Bug 1797123

Summary: Cluster-version operator loads proxy certs from the trustedCA source, and so is vulnerable to data-entry errors
Product: OpenShift Container Platform Reporter: W. Trevor King <wking>
Component: Cluster Version OperatorAssignee: W. Trevor King <wking>
Status: CLOSED ERRATA QA Contact: liujia <jiajliu>
Severity: medium Docs Contact:
Priority: medium    
Version: 4.4CC: anowak, aos-bugs, jokerman
Target Milestone: ---Keywords: Reopened
Target Release: 4.6.0   
Hardware: Unspecified   
OS: Unspecified   
Whiteboard:
Fixed In Version: Doc Type: Bug Fix
Doc Text:
Cause: The cluster-version operator used to load trusted trusted CAs from the ConfigMap referenced by the Proxy configuration's trustedCA property. Consequence: The referenced ConfigMap is user maintained, so a user setting corrupted certificates would break cluster-version operator access to the proxy. Fix: The cluster-version operator now loads trusted CAs from openshift-config-managed/trusted-ca-bundle, which the network operator populates when the Proxy configuration's referenced trustedCA ConfigMap is valid.
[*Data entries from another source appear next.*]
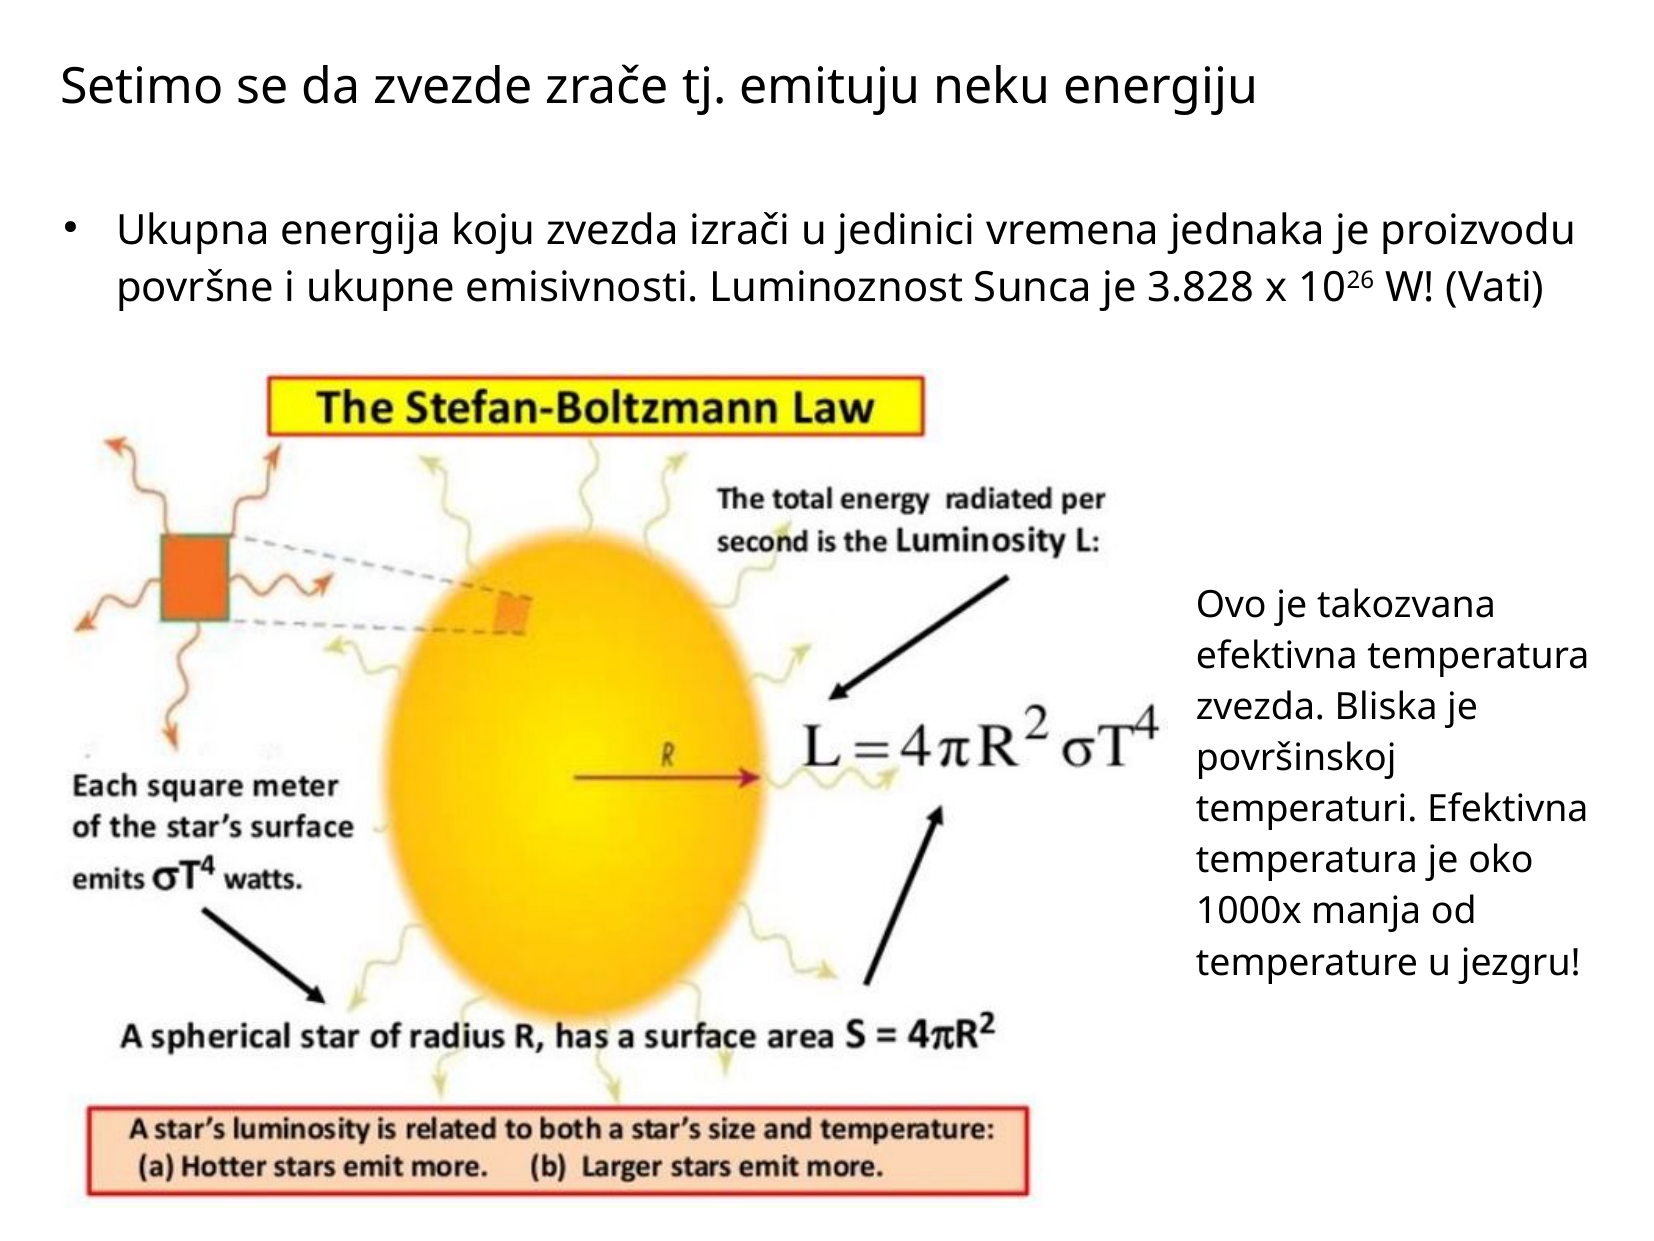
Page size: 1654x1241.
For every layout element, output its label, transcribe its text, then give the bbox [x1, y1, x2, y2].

text_box Ovo je takozvana efektivna temperatura zvezda. Bliska je površinskoj temperaturi. Efektivna temperatura je oko 1000x manja od temperature u jezgru! [1180, 570, 1610, 942]
list Ukupna energija koju zvezda izrači u jedinici vremena jednaka je proizvodu površne i ukupne emisivnosti. Luminoznost Sunca je 3.828 x 1026 W! (Vati) [45, 199, 1635, 1173]
picture [42, 368, 1168, 1208]
title Setimo se da zvezde zrače tj. emituju neku energiju [59, 17, 1648, 150]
Result: If a user corrupts the referenced trustedCA ConfigMap, the network operator will not copy the corrupted content into openshift-config-managed/trusted-ca-bundle, and the cluster-version operator will continue to connect to the proxy using those old certificates.
Story Points: ---
Clone Of: Environment:
Last Closed: 2020-10-27 15:55:05 UTC Type: Bug
Regression: --- Mount Type: ---
Documentation: --- CRM:
Verified Versions: Category: ---
oVirt Team: --- RHEL 7.3 requirements from Atomic Host:
Cloudforms Team: --- Target Upstream Version:
Embargoed:

Description W. Trevor King 2020-01-31 23:57:25 UTC
The API docs [1] recommend avoiding trustedCA (unless you happen to be the "proxy validator") and instead pulling the trust bundle from this managed namespace.  This protects from cluster-admin data-entry errors, because openshift-config-managed/trusted-ca-bundle will remain unchanged until the proxy validator sees a config in openshift-config/$trustedCA that it considers valid.  We should pivot the CVO to load the proxy certs from trusted-ca-bundle instead.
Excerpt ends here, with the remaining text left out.